58ig und kein bisschen weise

Ich weiss, dass ich keinen Alkohol vertrage – er tut mir nicht gut. Und trotzdem habe ich wieder einmal (und das kommt wirklich äusserst selten vor) einen Espresso-Martini genossen. In meinem Lieblingshotel der ultimativen Lieblingsstadt Hamburg.
Resultat: Nach einer durchzogenen Nacht musste ich am andere Morgen leiden. Und die weltbeste Butleresse Astrid hat sich so liebevoll gekümmert, dass ich nach einem Schläfchen NACH dem Frühstück ein Katerkörbchen bekommen habe.

Astrid, Du bist ein Engel!

Aber ganz von vorne: Meine zweite Heimat ist wieder einmal der sichere Hafen, wenn Seelen Grenzen sprengen und heilen müssen. Diesmal ist es nicht nur für mich, sondern für einen lieben Freund, der mit mir dasselbe Schicksal teilt. Wir mussten beide unsere grossen Lieben ziehen lassen und ihm war nicht klar, ob er den Gang in den schönen Hagenbecker Zoo ohne seine grosse Liebe noch einmal gehen könnte. Also haben wir uns verbündet – zusammen rudert es sich besser, als alleine!

Was soll ich sagen: He did it! We did it!

Und der Elefantenbulle hatte uns erwartet. Er kam auf uns zu, als ob er sagen wollte: Schön, dass ihr da seid. Man darf die grauen Riesen dort zwar nun auch im Hagenbeck nicht mehr füttern (Keime und so). Aber er kam ganz nah – und wir haben gemeinsam eine weitere Grenze gesprengt, von der wir vorher nicht wussten, ob wir sie würden sprengen können. Aktiv trauern und sich bewusst schwierigen Situationen stellen ist anstrengend. Aber es hilft, um im Spiel des Lebens weitere Schritte in die richtige Richtung gehen zu können.

Wie oft vergessen wir, dass wir manchmal zu sehr im alten Leben hängen bleiben, welches nicht mehr zurückkommen wird. Also gibt es nur die Flucht nach vorne. Proaktiv selber den Mut haben, den ganz EIGENEN und neuen Weg zu beschreiten. Mal flügellahm, mal lädiert, mal zuversichtlich und im Optimalfall glücklich. Denn auch wenn wir verloren haben, was viele im Leben nie finden durften, so haben wir trotzdem das Recht, auf unserem Weg ohne die grosse Liebe glücklich zu sein.
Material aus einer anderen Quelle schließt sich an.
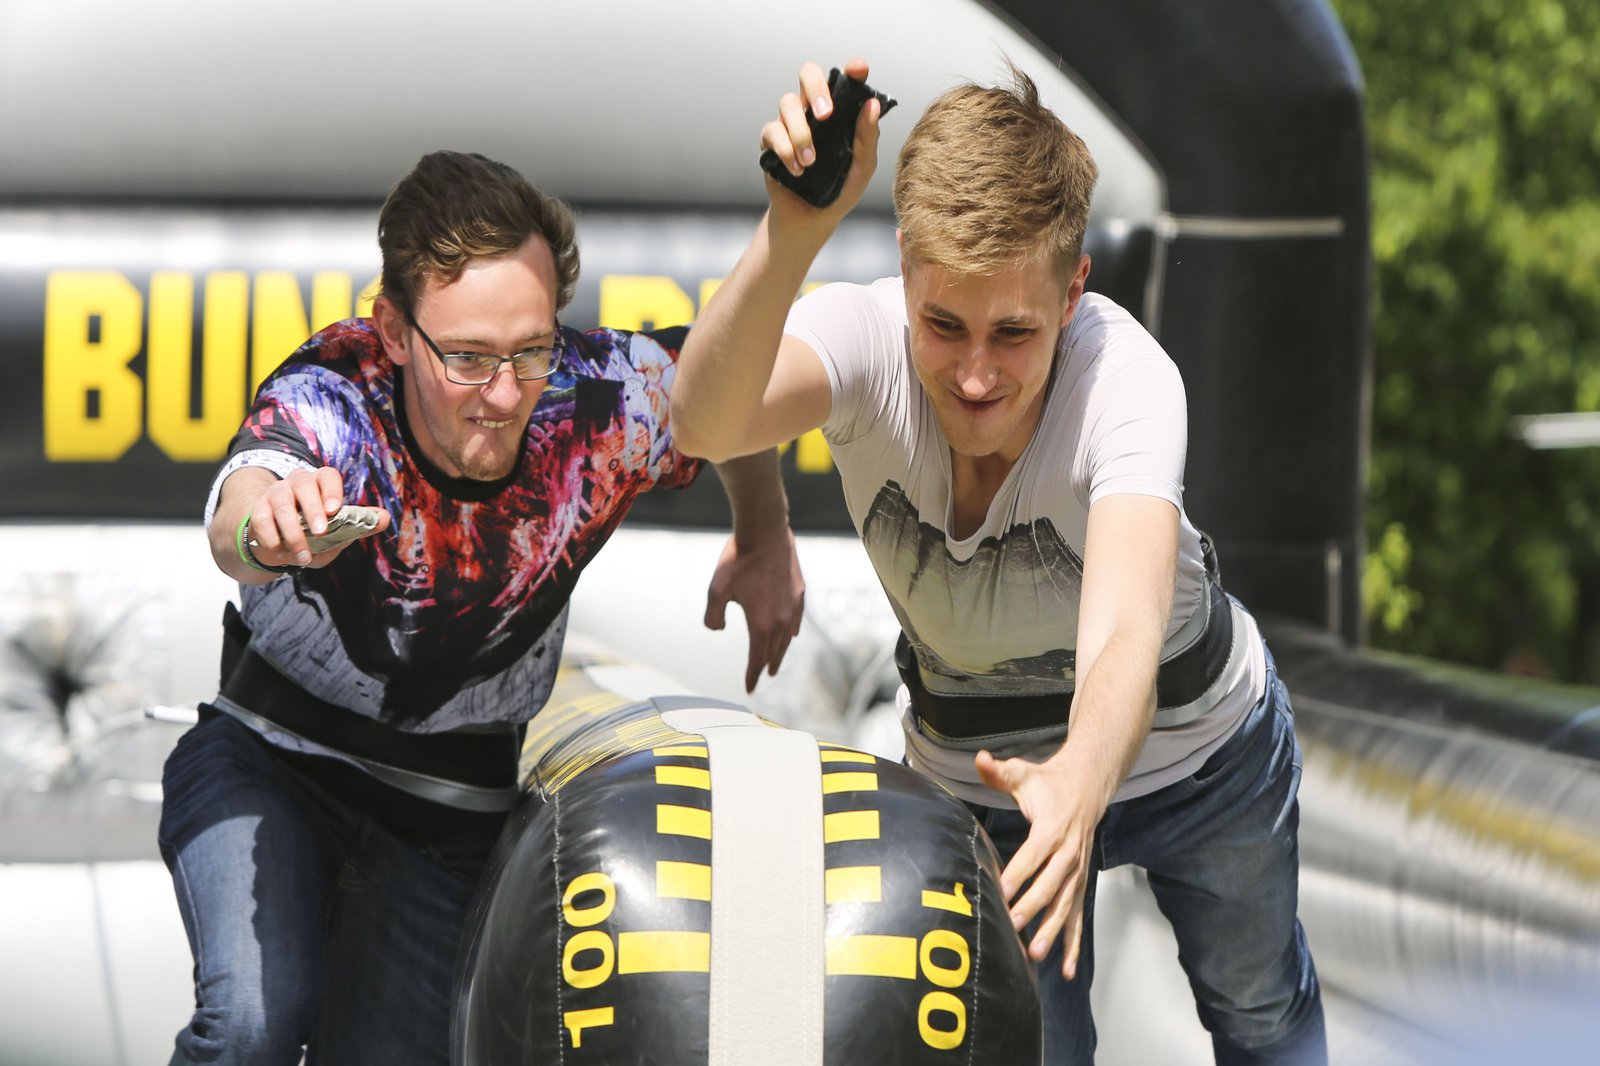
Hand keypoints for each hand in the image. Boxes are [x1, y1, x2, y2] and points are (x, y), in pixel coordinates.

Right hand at [245, 467, 389, 568]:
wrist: (280, 544)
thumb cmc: (315, 533)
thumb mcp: (339, 530)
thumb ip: (360, 524)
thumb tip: (385, 518)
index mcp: (320, 483)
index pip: (327, 475)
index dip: (331, 490)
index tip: (335, 510)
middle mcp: (297, 483)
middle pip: (303, 484)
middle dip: (312, 508)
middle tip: (321, 532)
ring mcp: (275, 494)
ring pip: (281, 504)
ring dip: (293, 532)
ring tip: (303, 556)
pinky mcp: (257, 510)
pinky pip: (260, 520)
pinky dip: (271, 538)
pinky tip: (281, 553)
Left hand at [704, 529, 805, 691]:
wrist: (766, 532)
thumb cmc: (738, 560)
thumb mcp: (715, 589)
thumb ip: (713, 616)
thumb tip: (718, 629)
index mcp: (761, 623)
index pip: (757, 659)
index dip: (752, 676)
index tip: (749, 689)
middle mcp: (781, 620)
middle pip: (774, 653)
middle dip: (767, 668)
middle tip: (763, 679)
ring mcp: (793, 606)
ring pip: (787, 639)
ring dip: (780, 653)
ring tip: (776, 663)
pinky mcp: (799, 593)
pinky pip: (796, 621)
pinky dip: (791, 633)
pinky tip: (790, 634)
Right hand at [761, 57, 881, 225]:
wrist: (813, 219)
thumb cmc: (841, 189)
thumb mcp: (862, 167)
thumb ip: (867, 138)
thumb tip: (872, 105)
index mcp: (840, 111)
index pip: (846, 80)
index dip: (852, 69)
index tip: (857, 69)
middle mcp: (813, 110)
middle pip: (808, 73)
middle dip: (816, 89)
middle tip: (826, 114)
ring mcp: (791, 122)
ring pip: (787, 103)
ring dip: (800, 132)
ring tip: (811, 161)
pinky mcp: (771, 140)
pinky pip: (772, 131)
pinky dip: (785, 149)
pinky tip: (797, 170)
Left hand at [976, 749, 1101, 978]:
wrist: (1087, 786)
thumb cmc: (1049, 783)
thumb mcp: (1024, 773)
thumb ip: (1000, 771)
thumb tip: (981, 759)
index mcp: (1052, 828)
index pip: (1034, 854)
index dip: (1018, 873)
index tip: (1001, 892)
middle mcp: (1069, 853)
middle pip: (1051, 884)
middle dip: (1032, 907)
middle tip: (1014, 927)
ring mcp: (1077, 871)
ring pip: (1065, 906)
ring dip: (1052, 931)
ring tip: (1036, 954)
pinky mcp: (1080, 883)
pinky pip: (1078, 917)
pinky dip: (1073, 943)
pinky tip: (1067, 968)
Wir haben das Recht, zu lachen, uns zu freuen, das Leben zu geniessen und dabei nicht ein schlechtes Gewissen haben zu müssen. Trauern tut weh und ist manchmal kaum auszuhalten. Deswegen aber den Kopf in den Sand zu stecken und aufzuhören, fröhlich zu sein, ist keine Option. Dann sterben wir nämlich innerlich mit. Und dafür ist das Leben viel zu wertvoll.

Hamburg hat sich in jeder Hinsicht einmal mehr von seiner besten und charmantesten Art gezeigt. Die Stadt und ihre Menschen haben uns mit soviel Offenheit, Humor und Liebe empfangen, dass die Seelen hier einen weiteren Schritt in Richtung Heilung machen durften.

Hamburg wird für mich nie einfach nur eine Stadt. Ich verbinde mit diesem Ort soviel mehr. Und auf den Spuren der Vergangenheit auf dem Weg in die Zukunft sehe ich hier soviele Zeichen, dass ich weiss: Es gibt nur diesen einen Weg – mit dem Blick nach vorne.